Max: The Curse of Brotherhood sets out its premise quickly: you are a (roughly) ten-year-old boy named Max who, irritated by his brother’s incursion into his room, searches the internet for a quick curse to erase his brother from his life, only to immediately regret the decision and follow him through the wormhole that whisks him away.
Naturally, your brother is instantly kidnapped and you must run, jump and solve puzzles on your way to save him from his captor.
Your companion is the aforementioned magic marker, which grants you the ability to manipulate the terrain around you in order to progress. You raise ground to create pillars for climbing, draw tree branches as platforms and vines for swinging, create water plumes to catapult you across perilous drops and launch fireballs to take out minions or open up new paths.
Each of these powers is gained by discovering a series of not-so-subtly named ‘Holy Places’ and the pace at which you acquire the powers is perfectly balanced. Max: The Curse of Brotherhood briefly shows you the power, gives you the power, then dumps you in the bottom of a cavern and challenges you to master your power to escape and progress.
Perhaps the most impressive facet of Max: The Curse of Brotherhood’s design is that the addition of each new power changes the way in which you can use your existing powers. Tree branches become makeshift platforms, then become rafts, then become cannons. Max: The Curse of Brotherhood makes full use of its mechanics and the game is at its most fun when it challenges you to find innovative uses for your powers in order to solve environmental puzzles.
Visually, Max: The Curse of Brotherhood looks like a playable version of a children’s TV show — an art style which has aged relatively well in the four and a half years since its initial release -— however the story unfortunately also attracts those same parallels. You arrive and are met by the ostensibly ‘good’ character who is immediately convinced that only you can banish the ‘ancient evil’, in this case a cackling old man named Mustacho.
The story is only a skeleton on which to hang the gameplay, putting pressure on the gameplay to provide the hook — a test that, thankfully, the game passes more often than not.
However, Max: The Curse of Brotherhood also struggles to offer a consistent enough challenge. Most areas are immediately passable with the briefest of consideration, which serves only to make any difficulty spikes frustrating rather than rewarding. Throughout, there is the option to collect sections of an amulet by navigating to much harder to reach areas. These are usually the best puzzles in the game and Max: The Curse of Brotherhood could offer more collectables or challenges such as these to engage the more experienced player.

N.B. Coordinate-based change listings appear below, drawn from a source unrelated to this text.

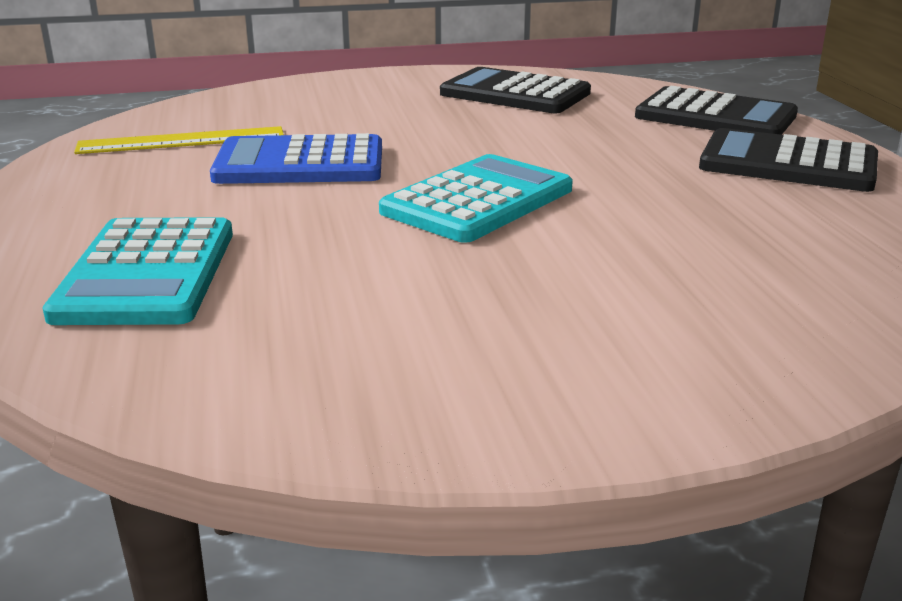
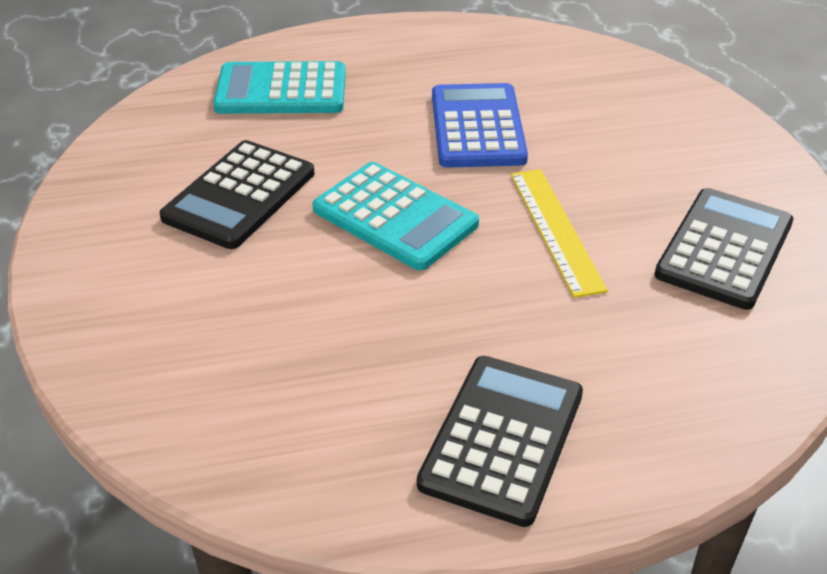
camera: 90 degrees right, 15 degrees up
(181, 141) = (526, 69): yellow ruler -> yellow ruler (555, 230)
(715, 116) = (675, 409): black calculator -> black calculator (239, 195)

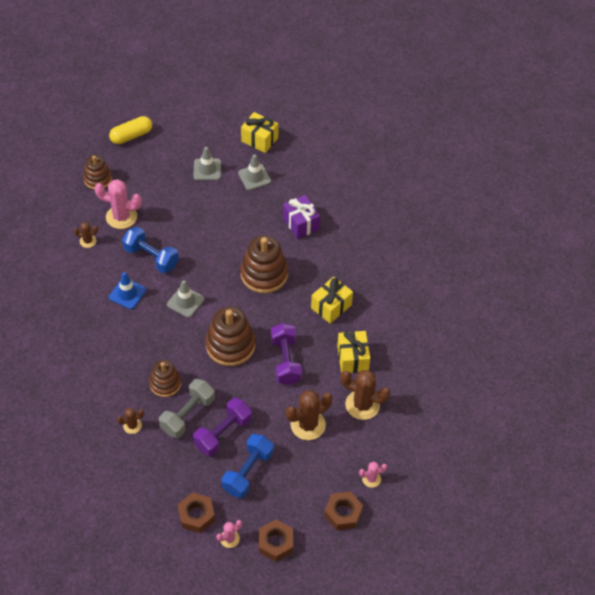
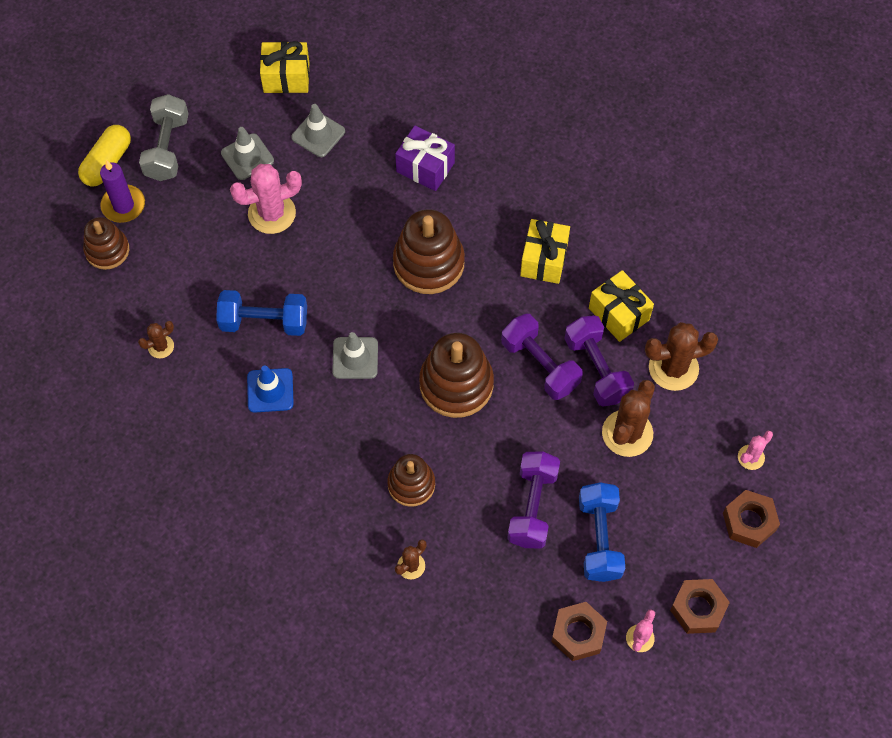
camera: 30 degrees left, 10 degrees up
(121, 217) = (181, 287): pink cactus -> pink cactus (272, 213)
(123, 161) = (123, 205): none -> purple candle
(187, 415) = (470, 509): grey dumbbell -> grey dumbbell (167, 148)
(317, 381) = (596, 369): none -> purple dumbbell

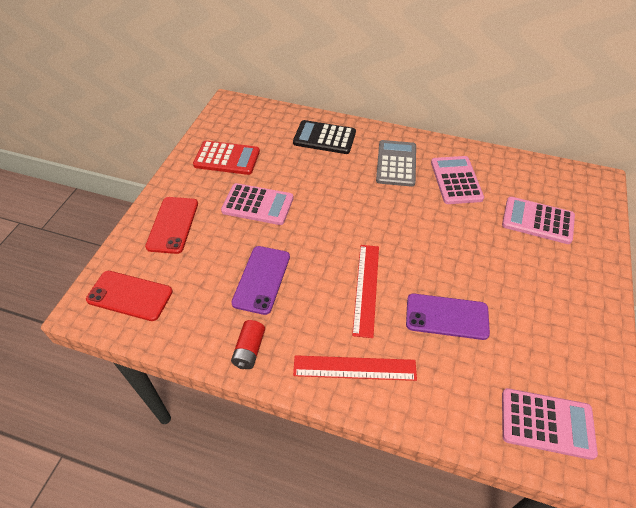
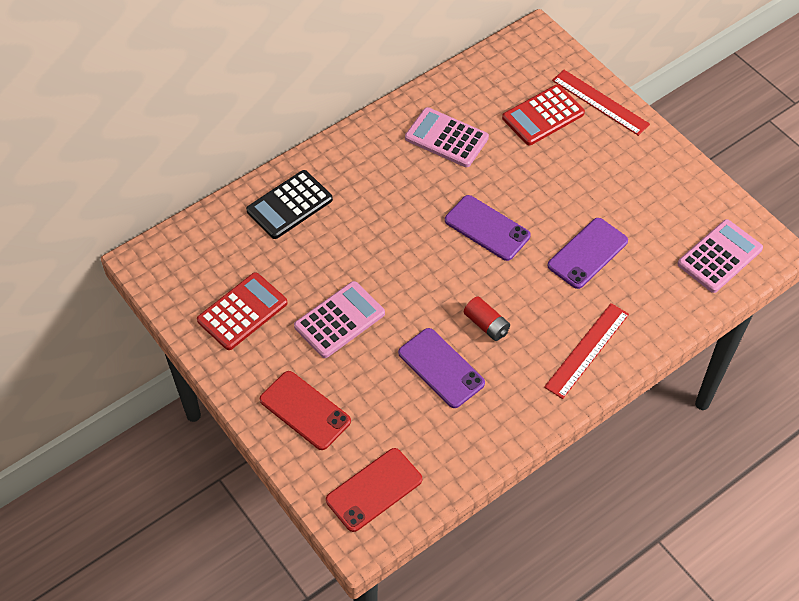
camera: 55 degrees left, 5 degrees up
(249, 350) = (512, 418): red battery -> red battery (486, 325)
(366, 288) = (515, 292): red ruler -> red ruler (600, 102)
(396, 164) = (383, 169): grey calculator -> none
(406, 241) = (487, 228): none -> purple phone
(537, 221) = (543, 116): pink calculator -> red calculator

Following in a long line of Switch ports, Press Play’s 2013 platformer came to Nintendo Switch in December of 2017, however Max: Curse of Brotherhood is structurally built for the Switch. Seven chapters are split up into smaller sections, each around ten to fifteen minutes long, bringing the game’s running time to roughly seven hours depending on the strength of your urge to collect.
This makes Max: The Curse of Brotherhood perfect for on-the-go play. Short journeys can give you enough playtime to make quantifiable and satisfying progress, which is a serious plus compared to large, open-world games where fifteen minutes may amount to meandering listlessly in a field.
Where the port is less successful is translating the controls to the Switch. There are occasions where Max: The Curse of Brotherhood builds up excellent momentum in a chase sequence or otherwise, only for that momentum to be stifled by cumbersome controls. Moving your marker to where it should be or where you want it feels heavy and unresponsive, undoing some intelligent puzzle designs or straight up causing you to die.
Ultimately, Max: The Curse of Brotherhood is a charming but frustrating experience. Its mechanics are simple, but interact brilliantly to become far more than the sum of their constituent parts — and yet the game leaves you feeling like they aren’t used to their fullest. There is an excellent basis for a very good game in Max: Curse of Brotherhood and the occasions where its positives coalesce concurrently make the game worth picking up, but they are too few to make it essential.
Max: The Curse of Brotherhood is available for download on the Nintendo eShop, as well as on Xbox One, PS4, and PC.